Un autre engin, connu sous le nom de Mercury, ou Advanced Vortex, fonctionne en orbite très elliptique (1100 km de périgée, 39.000 km d'apogée) et bénéficie de perfectionnements techniques très étonnants. Et singulièrement d'une gigantesque antenne déployable en orbite, sorte de "voile" dont la matière réfléchissante est proche de celle des couvertures de survie bien connues des secouristes, dont le diamètre atteindrait 100 m, soit la longueur d'un terrain de football... Captant les signaux dans la bande des 20 KHz, son utilisation est extrêmement spécifique et a vocation militaire. Il serait capable, en particulier, d'intercepter les communications des sous-marins russes (ou français) en plongée, qui émettent à des débits qui rendraient fou l'nternaute moyen : 1 bit par seconde! Illustrant la synérgie étroite entre les financements de l'industrie spatiale américaine par la puissance publique, cette technologie de voile spatiale mise au point par le constructeur Mercury, Hughes, a été adaptée par ce même industriel pour le marché civil. Elle équipera (avec un diamètre plus modeste de 22 m) le satellite de communication APMT, commandé à Hughes par un consortium sino-singapourien. Un troisième système, le Trumpet, est dédié à l'interception des communications militaires russes.

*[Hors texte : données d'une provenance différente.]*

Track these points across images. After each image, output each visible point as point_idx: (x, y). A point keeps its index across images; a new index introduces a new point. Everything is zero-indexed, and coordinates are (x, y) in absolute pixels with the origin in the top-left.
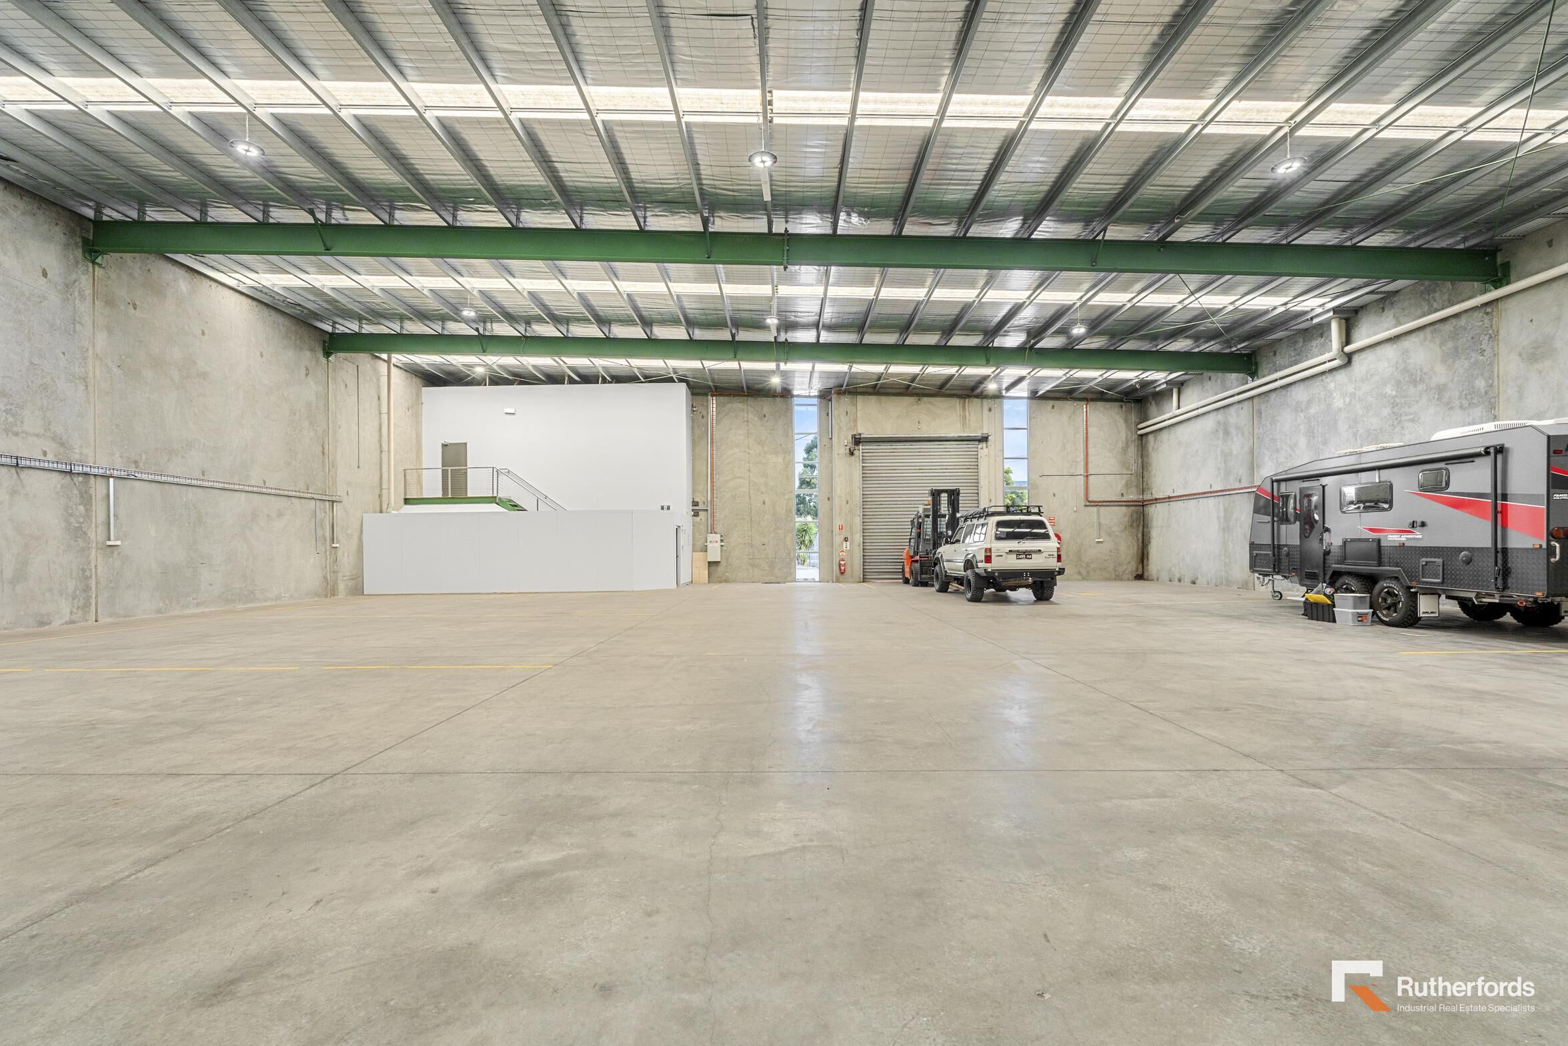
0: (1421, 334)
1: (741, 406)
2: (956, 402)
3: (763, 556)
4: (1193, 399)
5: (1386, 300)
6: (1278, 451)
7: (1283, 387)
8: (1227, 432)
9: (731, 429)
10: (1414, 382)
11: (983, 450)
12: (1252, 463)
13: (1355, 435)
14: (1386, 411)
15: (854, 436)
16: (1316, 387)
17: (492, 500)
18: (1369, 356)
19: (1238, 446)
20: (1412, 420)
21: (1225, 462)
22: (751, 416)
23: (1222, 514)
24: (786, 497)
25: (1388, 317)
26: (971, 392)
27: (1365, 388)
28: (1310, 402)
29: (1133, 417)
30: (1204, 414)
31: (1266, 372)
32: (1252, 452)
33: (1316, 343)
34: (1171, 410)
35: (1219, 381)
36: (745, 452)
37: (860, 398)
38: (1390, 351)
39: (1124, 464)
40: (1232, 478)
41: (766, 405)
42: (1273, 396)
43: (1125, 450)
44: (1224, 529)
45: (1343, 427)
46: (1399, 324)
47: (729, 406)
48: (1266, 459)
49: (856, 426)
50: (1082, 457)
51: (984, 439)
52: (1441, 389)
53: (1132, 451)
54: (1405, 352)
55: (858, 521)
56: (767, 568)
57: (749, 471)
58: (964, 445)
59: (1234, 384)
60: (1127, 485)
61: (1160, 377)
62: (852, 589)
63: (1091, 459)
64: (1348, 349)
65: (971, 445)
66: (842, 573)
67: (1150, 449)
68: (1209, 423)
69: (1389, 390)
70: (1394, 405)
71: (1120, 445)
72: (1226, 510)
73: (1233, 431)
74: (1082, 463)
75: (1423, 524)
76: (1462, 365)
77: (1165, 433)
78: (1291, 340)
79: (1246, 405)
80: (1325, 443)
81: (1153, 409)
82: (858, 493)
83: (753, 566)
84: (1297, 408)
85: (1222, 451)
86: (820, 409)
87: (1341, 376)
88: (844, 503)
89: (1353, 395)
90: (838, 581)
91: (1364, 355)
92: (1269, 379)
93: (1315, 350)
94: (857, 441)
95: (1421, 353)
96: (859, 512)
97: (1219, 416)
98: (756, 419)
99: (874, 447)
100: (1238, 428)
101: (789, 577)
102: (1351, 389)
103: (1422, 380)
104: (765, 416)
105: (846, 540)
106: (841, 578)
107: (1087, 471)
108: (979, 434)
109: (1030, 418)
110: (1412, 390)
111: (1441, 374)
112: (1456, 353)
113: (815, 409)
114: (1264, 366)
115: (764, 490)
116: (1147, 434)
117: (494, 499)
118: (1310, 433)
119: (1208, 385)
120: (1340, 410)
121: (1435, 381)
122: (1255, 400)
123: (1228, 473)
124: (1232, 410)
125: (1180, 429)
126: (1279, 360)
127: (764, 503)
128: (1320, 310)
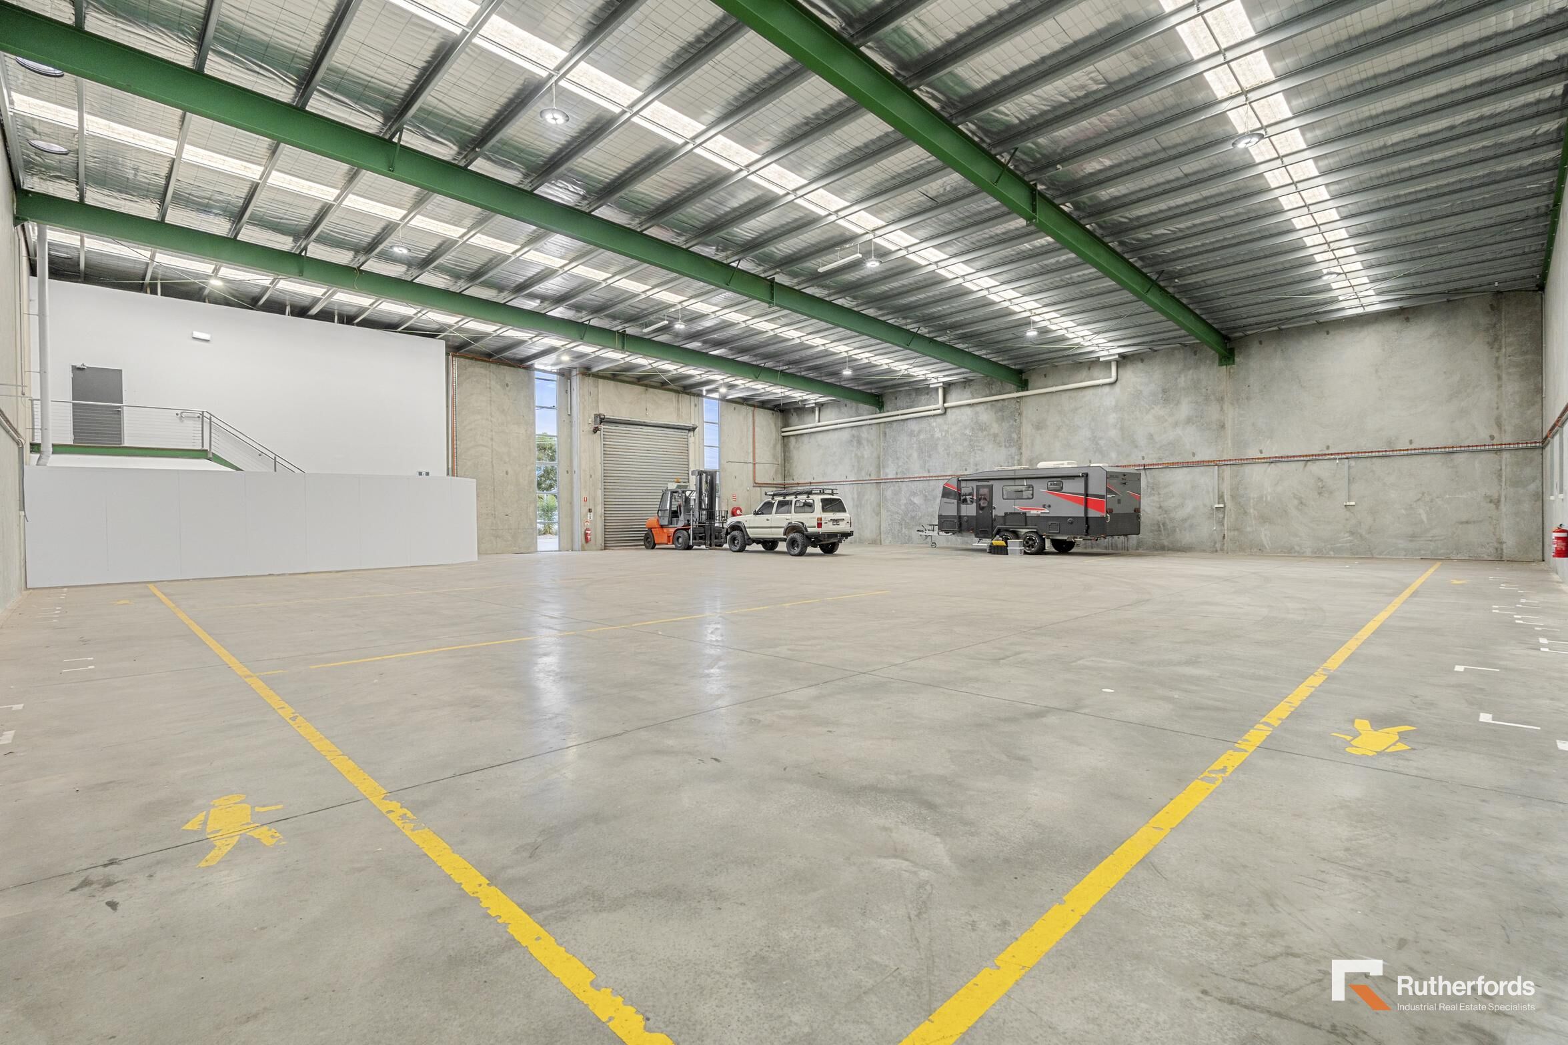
0: (985, 406)
1: (483, 371)
2: (673, 395)
3: (506, 527)
4: (830, 418)
5: (966, 383)
6: (898, 458)
7: (902, 420)
8: (859, 442)
9: (472, 394)
10: (982, 430)
11: (692, 438)
12: (879, 465)
13: (948, 454)
14: (966, 443)
15: (597, 416)
16: (924, 424)
17: (202, 454)
18: (957, 411)
19: (867, 452)
20: (981, 450)
21: (859, 462)
22: (493, 383)
23: (856, 496)
24: (529, 468)
25: (967, 393)
26: (686, 389)
27: (954, 429)
28: (919, 432)
29: (780, 424)
30: (841, 429)
31: (890, 409)
32: (879, 457)
33: (924, 398)
34: (811, 423)
35: (854, 409)
36: (487, 419)
37: (601, 381)
38: (968, 410)
39: (774, 456)
40: (863, 473)
41: (508, 373)
42: (895, 424)
43: (775, 446)
44: (857, 506)
45: (941, 449)
46: (973, 398)
47: (470, 369)
48: (890, 462)
49: (598, 406)
50: (751, 450)
51: (694, 429)
52: (995, 436)
53: (779, 447)
54: (977, 413)
55: (599, 493)
56: (510, 538)
57: (492, 439)
58: (679, 433)
59: (867, 415)
60: (776, 472)
61: (812, 398)
62: (595, 556)
63: (756, 451)
64: (946, 405)
65: (684, 433)
66: (587, 540)
67: (792, 447)
68: (846, 435)
69: (968, 432)
70: (971, 440)
71: (772, 442)
72: (859, 494)
73: (865, 442)
74: (751, 454)
75: (1049, 506)
76: (1005, 425)
77: (806, 439)
78: (908, 393)
79: (874, 427)
80: (930, 456)
81: (794, 418)
82: (599, 469)
83: (497, 537)
84: (911, 434)
85: (856, 455)
86: (559, 386)
87: (940, 420)
88: (588, 477)
89: (947, 432)
90: (583, 549)
91: (954, 410)
92: (889, 414)
93: (923, 402)
94: (602, 420)
95: (986, 416)
96: (600, 485)
97: (854, 432)
98: (499, 387)
99: (613, 427)
100: (868, 441)
101: (531, 549)
102: (946, 428)
103: (985, 430)
104: (507, 385)
105: (590, 511)
106: (586, 546)
107: (754, 459)
108: (689, 424)
109: (720, 416)
110: (980, 434)
111: (995, 428)
112: (1002, 419)
113: (553, 385)
114: (888, 406)
115: (507, 460)
116: (788, 436)
117: (204, 453)
118: (920, 451)
119: (844, 409)
120: (938, 439)
121: (992, 431)
122: (882, 425)
123: (860, 470)
124: (864, 429)
125: (820, 436)
126: (899, 403)
127: (507, 473)
128: (935, 381)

Il est intéressant de noter que, pour l'avenir, la NSA et les forces armées américaines comptent compléter ces systèmes spatiaux d'espionnage électronique par des engins meilleurs marchés, des drônes stratégiques, avions sans pilote pouvant tenir l'air durant des dizaines d'heures, avec des charges utiles Sigint. Drônes et satellites formeront un couple parfaits de "grandes oreilles" à haute altitude, et seront intégrés dans une architecture commune, pour l'instant (très peu) connue sous le nom de IOSA (Integrated Overhead Sigint Architecture), pour laquelle une structure spécialisée vient d'être mise sur pied par l'administration américaine : le NSSAO (National Security Space Architect Office).